O satelitismo plaquetário é um fenômeno raro observado em esfregaços de sangue anticoagulado com EDTA. Esse fenômeno ocorre exclusivamente in vitro e se caracteriza pela formação de “rosetas” de plaquetas ao redor de neutrófilos, podendo também envolver outras células sanguíneas, como eosinófilos, basófilos, linfócitos e monócitos.
Satelitismo Plaquetário em Neutrófilos e Monócitos. Fonte: CellWiki.
Embora o mecanismo exato do satelitismo plaquetário não seja totalmente compreendido, acredita-se que o EDTA, ao interagir com o sangue, modifica proteínas de membrana das plaquetas e dos neutrófilos.
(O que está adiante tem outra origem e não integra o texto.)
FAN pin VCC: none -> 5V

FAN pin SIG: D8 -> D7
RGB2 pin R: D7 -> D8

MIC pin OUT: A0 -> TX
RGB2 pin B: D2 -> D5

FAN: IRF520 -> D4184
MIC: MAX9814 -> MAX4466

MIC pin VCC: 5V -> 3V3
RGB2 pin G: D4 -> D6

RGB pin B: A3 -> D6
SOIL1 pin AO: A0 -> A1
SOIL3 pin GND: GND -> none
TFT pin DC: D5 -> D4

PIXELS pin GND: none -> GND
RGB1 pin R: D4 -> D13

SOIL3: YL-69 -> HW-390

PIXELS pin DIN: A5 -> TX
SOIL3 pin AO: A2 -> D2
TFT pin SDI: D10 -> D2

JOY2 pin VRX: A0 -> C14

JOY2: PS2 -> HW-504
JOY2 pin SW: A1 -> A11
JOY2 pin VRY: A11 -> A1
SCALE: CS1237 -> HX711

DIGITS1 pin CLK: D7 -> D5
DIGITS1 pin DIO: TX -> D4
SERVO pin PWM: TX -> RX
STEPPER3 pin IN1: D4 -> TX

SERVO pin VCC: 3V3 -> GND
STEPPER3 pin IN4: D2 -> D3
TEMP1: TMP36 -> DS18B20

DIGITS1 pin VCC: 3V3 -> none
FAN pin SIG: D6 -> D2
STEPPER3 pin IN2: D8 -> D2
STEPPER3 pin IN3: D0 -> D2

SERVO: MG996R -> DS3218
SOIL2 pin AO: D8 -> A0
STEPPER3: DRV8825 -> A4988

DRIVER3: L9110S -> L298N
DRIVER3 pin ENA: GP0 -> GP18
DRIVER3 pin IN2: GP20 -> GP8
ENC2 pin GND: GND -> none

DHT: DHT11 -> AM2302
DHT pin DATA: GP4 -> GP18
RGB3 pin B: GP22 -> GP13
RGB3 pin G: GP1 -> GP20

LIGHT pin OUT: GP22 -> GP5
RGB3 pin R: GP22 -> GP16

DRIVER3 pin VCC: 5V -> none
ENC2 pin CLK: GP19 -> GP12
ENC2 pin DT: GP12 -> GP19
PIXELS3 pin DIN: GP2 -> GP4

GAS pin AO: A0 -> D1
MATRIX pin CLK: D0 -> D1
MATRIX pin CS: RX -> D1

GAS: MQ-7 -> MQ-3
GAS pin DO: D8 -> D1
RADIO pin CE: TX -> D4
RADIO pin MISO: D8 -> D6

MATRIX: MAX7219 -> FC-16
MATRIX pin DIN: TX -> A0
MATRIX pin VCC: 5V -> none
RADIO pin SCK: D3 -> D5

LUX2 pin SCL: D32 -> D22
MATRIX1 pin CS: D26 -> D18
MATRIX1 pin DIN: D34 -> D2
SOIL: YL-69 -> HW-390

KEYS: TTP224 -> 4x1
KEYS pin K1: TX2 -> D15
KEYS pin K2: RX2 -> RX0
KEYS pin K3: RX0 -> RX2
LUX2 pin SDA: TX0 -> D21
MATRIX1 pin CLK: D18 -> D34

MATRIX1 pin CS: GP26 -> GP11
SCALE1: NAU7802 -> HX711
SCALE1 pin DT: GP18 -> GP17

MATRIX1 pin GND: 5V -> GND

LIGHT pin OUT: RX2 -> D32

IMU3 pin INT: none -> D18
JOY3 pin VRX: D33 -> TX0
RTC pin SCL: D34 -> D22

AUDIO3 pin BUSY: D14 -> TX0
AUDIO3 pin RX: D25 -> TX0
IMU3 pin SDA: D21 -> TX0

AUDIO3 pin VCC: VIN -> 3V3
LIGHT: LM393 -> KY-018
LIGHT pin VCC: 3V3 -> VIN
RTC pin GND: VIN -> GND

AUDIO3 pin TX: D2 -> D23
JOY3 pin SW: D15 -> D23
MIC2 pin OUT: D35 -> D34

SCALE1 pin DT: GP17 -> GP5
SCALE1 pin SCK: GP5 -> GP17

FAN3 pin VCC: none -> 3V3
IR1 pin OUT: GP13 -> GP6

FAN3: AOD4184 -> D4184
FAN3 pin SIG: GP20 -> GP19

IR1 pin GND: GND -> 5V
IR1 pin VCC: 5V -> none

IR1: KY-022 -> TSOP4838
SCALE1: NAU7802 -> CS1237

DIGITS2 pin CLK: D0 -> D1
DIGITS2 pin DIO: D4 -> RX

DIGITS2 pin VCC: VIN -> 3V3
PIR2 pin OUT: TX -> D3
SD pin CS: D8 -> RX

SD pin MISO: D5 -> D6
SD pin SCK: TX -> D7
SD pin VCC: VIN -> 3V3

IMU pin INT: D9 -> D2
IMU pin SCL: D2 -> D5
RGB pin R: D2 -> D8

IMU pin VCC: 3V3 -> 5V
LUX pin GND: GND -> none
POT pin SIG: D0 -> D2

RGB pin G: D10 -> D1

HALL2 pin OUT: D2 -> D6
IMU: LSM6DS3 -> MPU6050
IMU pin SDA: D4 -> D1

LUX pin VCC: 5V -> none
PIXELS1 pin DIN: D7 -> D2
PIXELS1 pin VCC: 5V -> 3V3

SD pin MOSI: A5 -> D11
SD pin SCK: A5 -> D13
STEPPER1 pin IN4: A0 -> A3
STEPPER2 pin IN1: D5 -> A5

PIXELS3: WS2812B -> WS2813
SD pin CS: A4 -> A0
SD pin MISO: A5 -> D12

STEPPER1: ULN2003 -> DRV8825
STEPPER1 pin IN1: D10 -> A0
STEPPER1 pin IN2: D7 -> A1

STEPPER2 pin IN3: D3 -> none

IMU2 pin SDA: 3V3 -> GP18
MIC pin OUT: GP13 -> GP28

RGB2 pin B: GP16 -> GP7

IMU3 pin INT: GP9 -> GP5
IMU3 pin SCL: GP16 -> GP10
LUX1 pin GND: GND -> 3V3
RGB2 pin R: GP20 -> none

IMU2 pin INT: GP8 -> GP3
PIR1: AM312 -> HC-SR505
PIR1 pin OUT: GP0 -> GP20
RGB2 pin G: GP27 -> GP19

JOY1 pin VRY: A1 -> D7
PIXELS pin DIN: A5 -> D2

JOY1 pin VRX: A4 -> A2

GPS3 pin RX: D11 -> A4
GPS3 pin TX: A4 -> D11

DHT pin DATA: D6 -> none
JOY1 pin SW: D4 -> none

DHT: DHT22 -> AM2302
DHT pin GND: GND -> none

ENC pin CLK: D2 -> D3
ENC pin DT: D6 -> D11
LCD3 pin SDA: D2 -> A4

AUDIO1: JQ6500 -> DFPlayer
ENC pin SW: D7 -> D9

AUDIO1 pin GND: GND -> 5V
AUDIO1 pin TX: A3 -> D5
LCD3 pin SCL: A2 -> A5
Isso expõe glicoproteínas que podem reagir com autoanticorpos do tipo IgG, especificamente direcionados contra o complexo glicoproteico IIb/IIIa (na membrana plaquetária) e o receptor Fc gama III (nos leucócitos). Esse fenômeno, então, resulta na aderência das plaquetas ao redor dos leucócitos, formando as rosetas visíveis ao microscópio.
O fenômeno tende a se intensificar com o tempo de exposição ao EDTA e é mais ativo em temperaturas abaixo de 25°C. Além disso, observa-se maior frequência de satelitismo plaquetário em pacientes com condições autoimunes, doenças hepáticas e certos tipos de câncer, como a leucemia linfoide crônica.
O satelitismo plaquetário pode provocar um efeito chamado pseudotrombocitopenia, isso porque as plaquetas aderidas aos leucócitos não são contadas corretamente na análise automatizada, o que pode resultar em uma contagem de plaquetas falsamente reduzida. Além disso, a interação pode resultar em fagocitose das plaquetas, o que também reduzirá seu número.
Estudos mostram que a pseudotrombocitopenia pode ocorrer em aproximadamente 0,1% das contagens laboratoriais diárias de plaquetas. Em laboratórios maiores, que processam cerca de mil hemogramas diariamente, isso pode resultar em um caso de pseudotrombocitopenia a cada dia.
Embora pareça raro, esse fenômeno apresenta um risco clínico significativo, pois pseudotrombocitopenia pode induzir à realização de exames adicionais desnecessários e até a intervenções terapêuticas inadequadas, como transfusões e, em casos extremos, esplenectomias.
Portanto, quando o satelitismo plaquetário é identificado, é possível corrigir a interferência de duas maneiras:
- Aquecimento da amostra: Aquecer o sangue a 37°C por cerca de 30 minutos pode reduzir a aderência plaquetária.
- Recoleta em citrato: Em casos mais persistentes, a recoleta da amostra utilizando citrato como anticoagulante (em vez de EDTA) e realizar a análise logo após coleta.
No entanto, ao usar o citrato, é importante ajustar o valor obtido: deve-se multiplicar a contagem por 1,1, ou seja, adicionar 10% ao valor liberado pelo equipamento. Esse ajuste compensa a diluição causada pelo citrato, garantindo uma contagem de plaquetas mais precisa e confiável.
Exemplo: Se o resultado das plaquetas emitido em citrato foi de 210 mil/mm³, deve-se multiplicar por 1,1 (210 x 1,1 = 231 mil/mm³). Resultado final a ser liberado no laudo: 231 mil/mm³.

Referências:
DA SILVA, Paulo Henrique et al. Hematologia laboratorial: teoria e procedimentos. Artmed Editora, 2015.
PAYNE, B.; PIERRE, R. Pseudothrombocytopenia: a laboratory artifact with potentially serious consequences. Mayo Clin Proc, v. 59: 123-5, 1984.
SOUZA, E. F. et al. SATELITISMO PLAQUETÁRIO–UMA CAUSA POUCO CONHECIDA DE PSEUDOTROMBOCITOPENIA. Hematology, Transfusion and Cell Therapy, v. 46, p. S157, 2024.
VEGA, Benito; HERNÁNDEZ-CHAVARRÍA, Francisco. Tercer caso de satelitismo plaquetario en Costa Rica: Un fenómeno poco reportado. Revista Costarricense de Ciencias Médicas, v. 23, n. 1-2, p. 47-51, 2002.